Gaussian Cooling and Dikin Walks: The Interior-Point Method for Logconcave Sampling
- URL: http://arxiv.org/abs/2307.12943v4
- Date: Thu, 21 Mar 2024 20:59:59 GMT
- Title: Gaussian Cooling and Dikin Walks: The Interior-Point Method for Logconcave Sampling
- Authors: Yunbum Kook, Santosh S. Vempala,
- Abstract summary: In the 1990s Nester and Nemirovski developed the Interior-Point Method (IPM) for convex optimization based on self-concordant barriers.
In 2012, Kannan and Narayanan proposed the Dikin walk for uniformly sampling polytopes.
Here we generalize this approach by developing and adapting IPM machinery together with the Dikin walk for poly-time sampling algorithms.
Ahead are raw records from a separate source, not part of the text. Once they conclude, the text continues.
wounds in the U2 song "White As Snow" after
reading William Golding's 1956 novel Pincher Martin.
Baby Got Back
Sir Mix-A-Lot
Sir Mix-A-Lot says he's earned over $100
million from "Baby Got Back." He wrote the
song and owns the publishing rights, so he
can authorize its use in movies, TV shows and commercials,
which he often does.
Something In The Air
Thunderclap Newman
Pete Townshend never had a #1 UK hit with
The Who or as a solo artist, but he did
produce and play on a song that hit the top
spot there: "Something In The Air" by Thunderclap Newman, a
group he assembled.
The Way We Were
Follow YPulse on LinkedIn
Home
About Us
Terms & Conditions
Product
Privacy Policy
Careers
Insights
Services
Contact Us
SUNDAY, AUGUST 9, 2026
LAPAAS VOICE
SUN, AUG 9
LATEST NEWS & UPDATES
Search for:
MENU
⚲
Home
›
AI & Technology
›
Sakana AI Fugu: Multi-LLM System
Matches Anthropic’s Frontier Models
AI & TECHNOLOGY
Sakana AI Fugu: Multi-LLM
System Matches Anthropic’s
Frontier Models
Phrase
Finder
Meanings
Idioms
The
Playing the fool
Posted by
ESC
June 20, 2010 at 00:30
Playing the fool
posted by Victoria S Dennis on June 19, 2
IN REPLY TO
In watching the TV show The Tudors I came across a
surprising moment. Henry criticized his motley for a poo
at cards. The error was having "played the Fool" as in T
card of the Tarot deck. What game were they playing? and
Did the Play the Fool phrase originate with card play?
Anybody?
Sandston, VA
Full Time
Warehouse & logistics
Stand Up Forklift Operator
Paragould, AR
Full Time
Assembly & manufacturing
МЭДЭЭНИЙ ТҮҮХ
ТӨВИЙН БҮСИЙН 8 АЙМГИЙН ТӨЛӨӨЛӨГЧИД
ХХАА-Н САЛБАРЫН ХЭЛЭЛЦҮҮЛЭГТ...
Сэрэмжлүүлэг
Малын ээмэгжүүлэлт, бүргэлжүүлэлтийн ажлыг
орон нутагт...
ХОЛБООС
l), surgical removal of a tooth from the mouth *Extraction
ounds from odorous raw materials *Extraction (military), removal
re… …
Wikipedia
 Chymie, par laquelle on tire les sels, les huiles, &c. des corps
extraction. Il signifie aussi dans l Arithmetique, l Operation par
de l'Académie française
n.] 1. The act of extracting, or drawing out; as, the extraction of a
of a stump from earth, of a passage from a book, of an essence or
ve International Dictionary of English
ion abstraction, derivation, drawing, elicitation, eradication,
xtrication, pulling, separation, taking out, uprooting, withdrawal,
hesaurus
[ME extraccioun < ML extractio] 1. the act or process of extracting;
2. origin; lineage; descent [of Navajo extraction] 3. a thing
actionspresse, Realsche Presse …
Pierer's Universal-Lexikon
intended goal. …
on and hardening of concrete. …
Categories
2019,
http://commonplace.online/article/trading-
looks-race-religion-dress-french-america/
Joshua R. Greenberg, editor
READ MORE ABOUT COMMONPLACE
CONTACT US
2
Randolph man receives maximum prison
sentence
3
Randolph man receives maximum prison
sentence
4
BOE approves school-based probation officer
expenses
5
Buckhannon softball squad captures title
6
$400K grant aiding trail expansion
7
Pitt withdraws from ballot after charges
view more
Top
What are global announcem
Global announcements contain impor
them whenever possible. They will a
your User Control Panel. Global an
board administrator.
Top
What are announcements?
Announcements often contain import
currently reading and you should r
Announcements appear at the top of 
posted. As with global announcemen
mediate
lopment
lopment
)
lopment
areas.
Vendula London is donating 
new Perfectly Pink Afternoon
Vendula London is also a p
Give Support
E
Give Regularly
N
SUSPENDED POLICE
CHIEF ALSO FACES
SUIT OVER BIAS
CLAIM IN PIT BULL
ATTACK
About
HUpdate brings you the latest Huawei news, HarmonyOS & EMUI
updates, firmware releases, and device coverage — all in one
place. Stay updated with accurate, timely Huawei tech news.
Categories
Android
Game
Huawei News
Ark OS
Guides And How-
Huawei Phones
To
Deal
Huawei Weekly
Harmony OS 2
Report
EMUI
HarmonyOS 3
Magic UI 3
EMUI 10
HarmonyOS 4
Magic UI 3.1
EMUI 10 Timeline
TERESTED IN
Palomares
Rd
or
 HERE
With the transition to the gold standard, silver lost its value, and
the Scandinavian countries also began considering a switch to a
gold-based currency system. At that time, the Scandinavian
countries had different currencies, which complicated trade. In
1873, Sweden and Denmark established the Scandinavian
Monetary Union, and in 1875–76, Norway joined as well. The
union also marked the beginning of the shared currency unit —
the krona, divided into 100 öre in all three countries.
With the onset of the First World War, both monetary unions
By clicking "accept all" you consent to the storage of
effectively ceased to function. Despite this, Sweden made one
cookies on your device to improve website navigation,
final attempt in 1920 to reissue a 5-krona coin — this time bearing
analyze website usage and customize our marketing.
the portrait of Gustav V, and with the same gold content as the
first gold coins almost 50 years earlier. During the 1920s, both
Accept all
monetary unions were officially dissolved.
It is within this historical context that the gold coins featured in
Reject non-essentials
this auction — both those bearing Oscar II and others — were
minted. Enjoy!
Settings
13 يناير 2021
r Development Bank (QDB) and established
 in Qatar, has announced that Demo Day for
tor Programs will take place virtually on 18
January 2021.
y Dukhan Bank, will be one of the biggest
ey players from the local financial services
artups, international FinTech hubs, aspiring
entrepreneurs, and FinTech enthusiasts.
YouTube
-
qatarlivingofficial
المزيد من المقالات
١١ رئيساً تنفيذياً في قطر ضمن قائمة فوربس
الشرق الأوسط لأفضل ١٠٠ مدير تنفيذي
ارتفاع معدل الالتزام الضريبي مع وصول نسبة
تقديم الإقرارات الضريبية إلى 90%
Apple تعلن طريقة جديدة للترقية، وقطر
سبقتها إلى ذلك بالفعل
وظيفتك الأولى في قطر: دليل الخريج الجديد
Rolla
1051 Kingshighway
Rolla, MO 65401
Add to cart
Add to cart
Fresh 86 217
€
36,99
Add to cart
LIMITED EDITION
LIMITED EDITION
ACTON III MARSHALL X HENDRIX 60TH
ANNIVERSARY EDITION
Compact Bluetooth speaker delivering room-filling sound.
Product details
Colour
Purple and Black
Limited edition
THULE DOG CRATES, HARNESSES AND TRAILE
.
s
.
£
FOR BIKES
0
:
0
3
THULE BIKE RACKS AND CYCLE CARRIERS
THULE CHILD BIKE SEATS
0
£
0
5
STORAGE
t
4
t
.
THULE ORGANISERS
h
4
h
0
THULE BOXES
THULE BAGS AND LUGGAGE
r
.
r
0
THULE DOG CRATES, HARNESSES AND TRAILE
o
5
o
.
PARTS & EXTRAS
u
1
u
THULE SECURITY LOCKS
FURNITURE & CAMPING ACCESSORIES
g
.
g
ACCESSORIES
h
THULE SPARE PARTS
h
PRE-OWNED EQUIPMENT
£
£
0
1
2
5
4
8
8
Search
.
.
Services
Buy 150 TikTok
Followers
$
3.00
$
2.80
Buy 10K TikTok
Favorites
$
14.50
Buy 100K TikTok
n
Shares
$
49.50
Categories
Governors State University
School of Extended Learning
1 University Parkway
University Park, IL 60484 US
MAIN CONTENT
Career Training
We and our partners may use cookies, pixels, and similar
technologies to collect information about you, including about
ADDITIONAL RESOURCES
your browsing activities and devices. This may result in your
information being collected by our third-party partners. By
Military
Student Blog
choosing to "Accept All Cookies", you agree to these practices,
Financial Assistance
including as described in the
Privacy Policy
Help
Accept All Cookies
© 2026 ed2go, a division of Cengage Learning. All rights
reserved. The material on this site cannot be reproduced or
- Score: 8.655526882770742
- License: http://creativecommons.org/licenses/by/4.0/
- Abstract: The connections between (convex) optimization and (logconcave) sampling have been considerably enriched in the past decade with many conceptual and mathematical analogies. For instance, the Langevin algorithm can be viewed as a sampling analogue of gradient descent and has condition-number-dependent guarantees on its performance. In the early 1990s, Nesterov and Nemirovski developed the Interior-Point Method (IPM) for convex optimization based on self-concordant barriers, providing efficient algorithms for structured convex optimization, often faster than the general method. This raises the following question: can we develop an analogous IPM for structured sampling problems? In 2012, Kannan and Narayanan proposed the Dikin walk for uniformly sampling polytopes, and an improved analysis was given in 2020 by Laddha-Lee-Vempala. The Dikin walk uses a local metric defined by a self-concordant barrier for linear constraints. Here we generalize this approach by developing and adapting IPM machinery together with the Dikin walk for poly-time sampling algorithms. Our IPM-based sampling framework provides an efficient warm start and goes beyond uniform distributions and linear constraints. We illustrate the approach on important special cases, in particular giving the fastest algorithms to sample uniform, exponential, or Gaussian distributions on a truncated PSD cone. The framework is general and can be applied to other sampling algorithms.